No, regulate the energy markets. Regulate them completely and responsibly, for everyone's concern--the individual and business.

And do it as soon as possible.

(While we're at it, Congress, why don't you look into that GM "Impact" automobile that ran 120 miles on a charge of electricity? For readers, see "Who Killed the Electric Car"--the movie. Very informative, if disheartening).

5) Take profit out of health care in the United States.

Granted, this will not happen for a long, long time--if ever--but this is what we need to do.

It's antithetical to our society and culture and that's too bad but we need to do this just as we need to do no. 4, above (regulate the energy markets).

We want and need people to be healthy, of course, not the least of which to work in our society, right? But if someone should get sick (and we all do, at one time or another, right?), we throw them to financial dogs, by letting our worship of the rich and wealthy and profits and big business instead of making health care available for all, LIKE THE REST OF THE WORLD DOES).

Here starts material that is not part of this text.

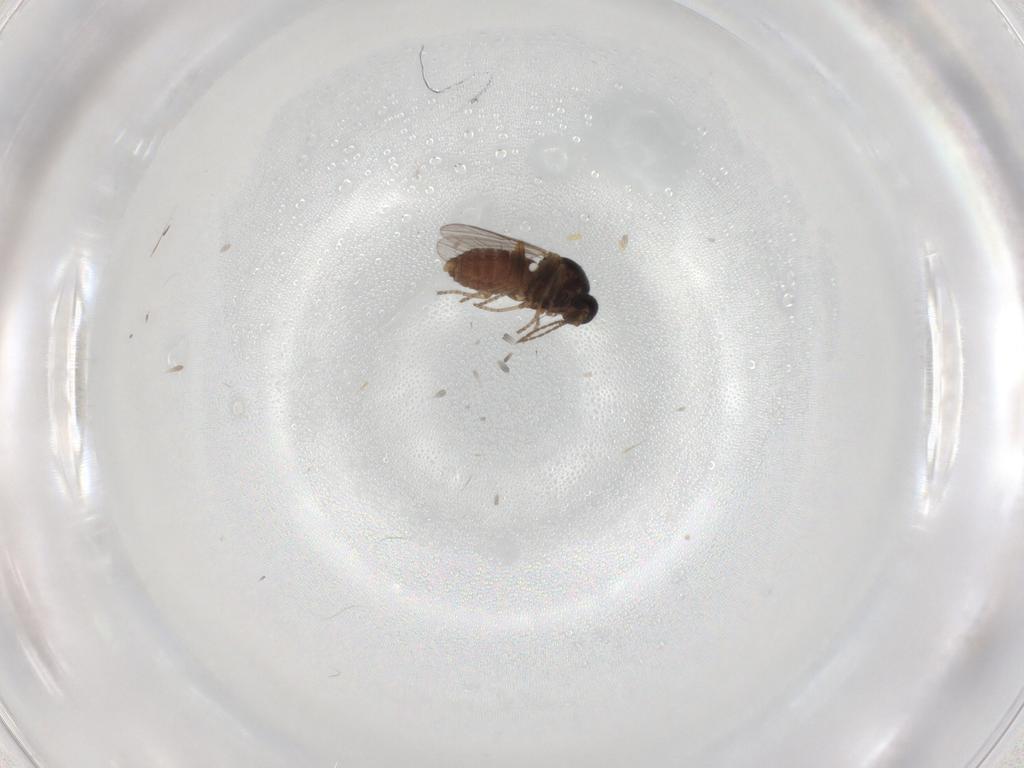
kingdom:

6) We need to, as a country, stop worshiping wealth, the wealthy, business, Big Business and profit.

We really do, you know, worship wealth and the wealthy, just as we worship "things".

Can we all just accept that this is not, any longer, a good idea?

We need to fuel our society on something beyond products and items.

How many Ipods are we going to buy, for God's sake? (How many versions of that little bastard are they going to keep remaking?)

Think about it, folks. It's blind consumerism that's gotten us into this mess, in a large part.

We HAVE to stop just buying and buying and buying.

The United States has SO MUCH more retail space than any other country on the planet.

All of us--the United States and all the countries in the world--need to get off this product-driven, production-crazed treadmill. China's environment, and so, their society, will benefit from it, too. (No more melamine- or lead-laced products, for starters).


So there you are. Six easy and, I think, obvious things we ought to do for ourselves, for the planet and mankind.

Some of them I do think we'll do and that gives me hope.

Some of them we won't and that's unfortunate.

Some of them we're not even capable of--and honestly, that makes me sad.